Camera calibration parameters
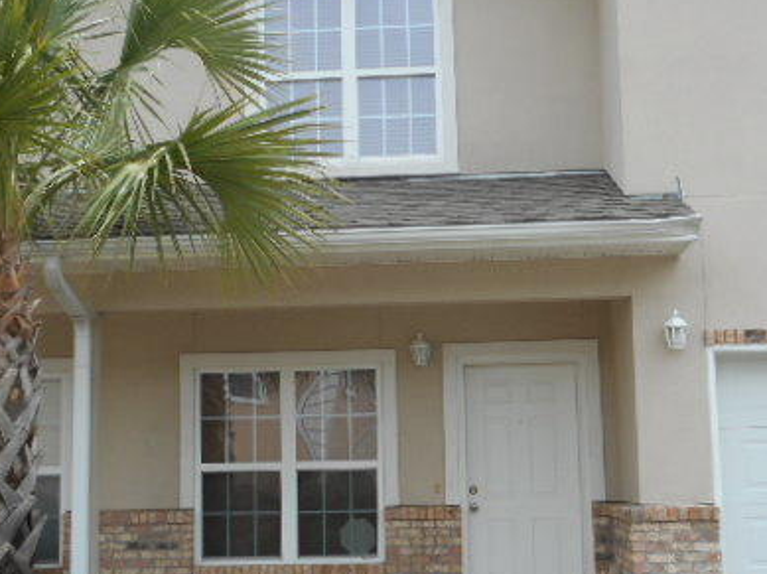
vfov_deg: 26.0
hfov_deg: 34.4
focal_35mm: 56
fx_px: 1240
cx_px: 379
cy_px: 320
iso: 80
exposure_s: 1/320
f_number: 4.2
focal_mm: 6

WHAT NEEDS TO BE DONE:
Omitting all pictures, reproduce the records above in their entirety.

YOUR RESPONSE:
vfov_deg: 26.0
hfov_deg: 34.4
focal_35mm: 56
fx_px: 1240
cx_px: 379
cy_px: 320
iso: 80
exposure_s: 1/320
f_number: 4.2
focal_mm: 6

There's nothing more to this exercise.